By the way, this is not the tail wagging the dog; this is the flea wagging the dog’s owner.
Your CEO is oblivious to what the real threats are or what they mean to your business, so she is forced to listen to the CIO’s version of reality. Chief Information Officers, it seems, are mostly frustrated former nerds with larger offices and tons of control.
Their power initially grew from a lack of knowledge and fear; although they gain more muscle every time some knucklehead in a cubicle downloads malware while registering for a free iPhone. Forget that the CIO’s team should have proactively ensured there were adequate protections against malicious computer code in the first place; it only takes a few hours of network outage for the CEO to give up a little more of her power to the CIO. It’s better to be safe than sorry, they’ll say.
I’ll Be Back
Cybernetic organisms aside, it’s time that leaders start asking tough questions of their CIOs and other IT department heads before we allow the nerds to give the computers all the control.

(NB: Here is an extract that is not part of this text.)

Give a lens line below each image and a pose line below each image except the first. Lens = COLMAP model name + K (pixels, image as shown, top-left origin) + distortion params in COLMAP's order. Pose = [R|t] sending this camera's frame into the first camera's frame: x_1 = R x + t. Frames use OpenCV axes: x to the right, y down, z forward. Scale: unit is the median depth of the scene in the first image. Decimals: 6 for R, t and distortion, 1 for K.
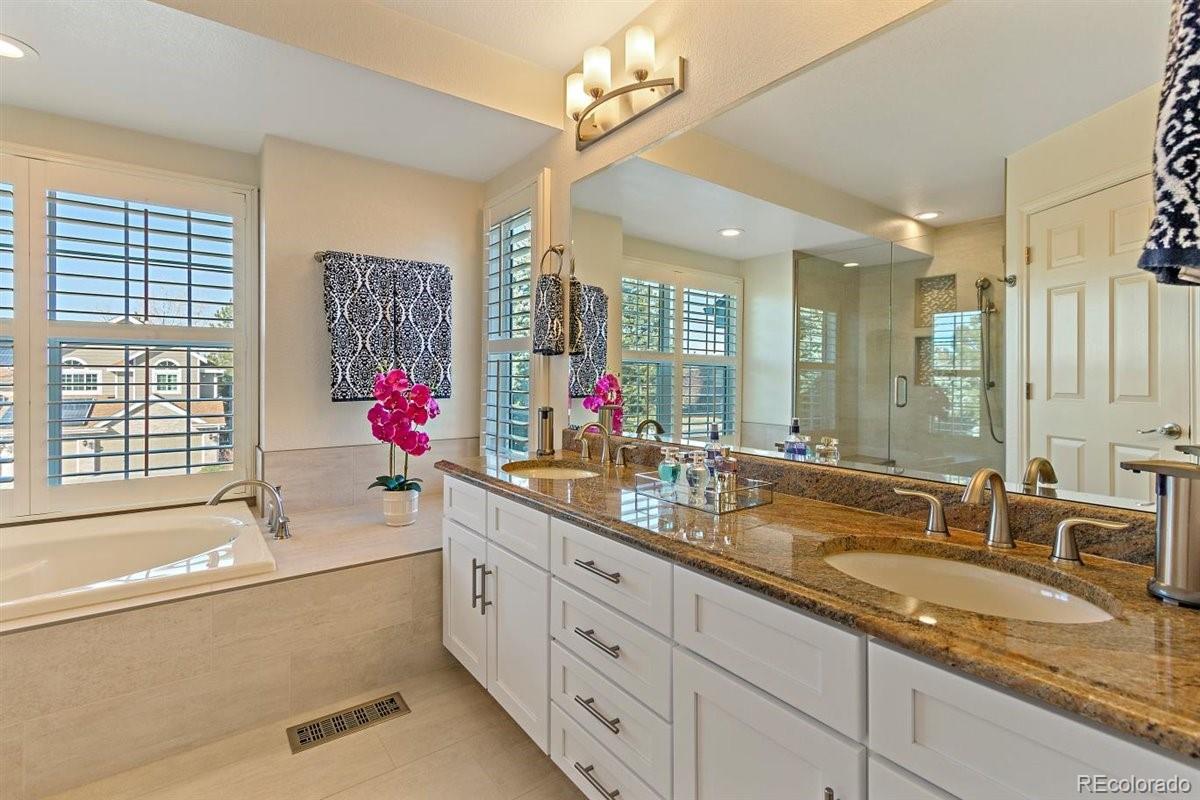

A simple “Why” can work wonders.
Every time anyone in IT appears to be protecting us from ourselves, the leader needs to ask “why?” And when IT answers the question, the leader needs to ask “and why is that important?”
Two questions is more accountability than most IT mangers can handle. They’ll either capitulate or their human-like skin will melt away, revealing their android inner self.
In case the IT manager insists on continuing with their course of action after the leader has asked the two “Why” questions, we recommend they follow up with something like “I’m not sure that’s in our best interest, can you put that request in-writing and give it to my administrative assistant Marge?”